(Collected data)
● ● ● ● ●

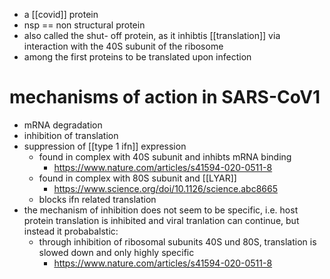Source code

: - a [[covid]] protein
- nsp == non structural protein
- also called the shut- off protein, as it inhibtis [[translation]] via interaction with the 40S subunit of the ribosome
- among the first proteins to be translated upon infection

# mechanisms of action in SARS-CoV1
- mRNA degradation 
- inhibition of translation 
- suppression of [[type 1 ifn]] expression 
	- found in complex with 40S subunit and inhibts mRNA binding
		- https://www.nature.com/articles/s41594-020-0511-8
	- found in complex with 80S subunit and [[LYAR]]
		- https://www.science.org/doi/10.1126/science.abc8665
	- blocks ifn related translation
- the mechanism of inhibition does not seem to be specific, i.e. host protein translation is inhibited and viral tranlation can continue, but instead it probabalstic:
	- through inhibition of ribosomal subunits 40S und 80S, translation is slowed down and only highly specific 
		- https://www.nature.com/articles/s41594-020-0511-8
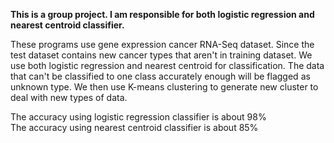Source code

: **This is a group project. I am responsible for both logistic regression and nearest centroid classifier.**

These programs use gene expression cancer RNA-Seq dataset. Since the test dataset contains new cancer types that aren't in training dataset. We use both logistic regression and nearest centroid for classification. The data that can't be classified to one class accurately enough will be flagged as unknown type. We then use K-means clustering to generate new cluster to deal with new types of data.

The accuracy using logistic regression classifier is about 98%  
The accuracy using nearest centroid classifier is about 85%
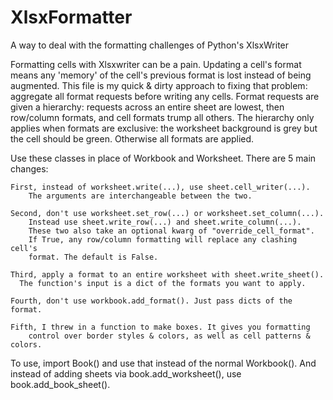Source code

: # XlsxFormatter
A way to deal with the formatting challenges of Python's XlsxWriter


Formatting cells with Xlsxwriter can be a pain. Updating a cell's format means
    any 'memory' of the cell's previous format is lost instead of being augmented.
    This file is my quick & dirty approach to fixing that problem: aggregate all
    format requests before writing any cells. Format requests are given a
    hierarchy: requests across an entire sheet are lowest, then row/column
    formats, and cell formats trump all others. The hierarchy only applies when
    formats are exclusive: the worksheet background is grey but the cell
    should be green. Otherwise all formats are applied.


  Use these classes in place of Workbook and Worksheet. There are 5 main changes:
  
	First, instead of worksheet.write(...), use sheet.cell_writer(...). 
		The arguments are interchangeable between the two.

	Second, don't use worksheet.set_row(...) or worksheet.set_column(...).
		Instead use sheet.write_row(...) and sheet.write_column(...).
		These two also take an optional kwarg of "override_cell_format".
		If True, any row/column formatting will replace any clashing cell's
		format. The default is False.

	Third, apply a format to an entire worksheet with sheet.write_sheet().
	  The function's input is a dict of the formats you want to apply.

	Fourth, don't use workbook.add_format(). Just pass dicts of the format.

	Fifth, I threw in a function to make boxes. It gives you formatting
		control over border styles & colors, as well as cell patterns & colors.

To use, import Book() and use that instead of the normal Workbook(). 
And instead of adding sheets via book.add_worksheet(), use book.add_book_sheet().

● ● ● ● ●

--- Required action ---
Search the data above for the string "type". Report every line where it is found.

--- Task response ---
- suppression of [[type 1 ifn]] expression 
These programs use gene expression cancer RNA-Seq dataset. Since the test dataset contains new cancer types that aren't in training dataset. We use both logistic regression and nearest centroid for classification. The data that can't be classified to one class accurately enough will be flagged as unknown type. We then use K-means clustering to generate new cluster to deal with new types of data.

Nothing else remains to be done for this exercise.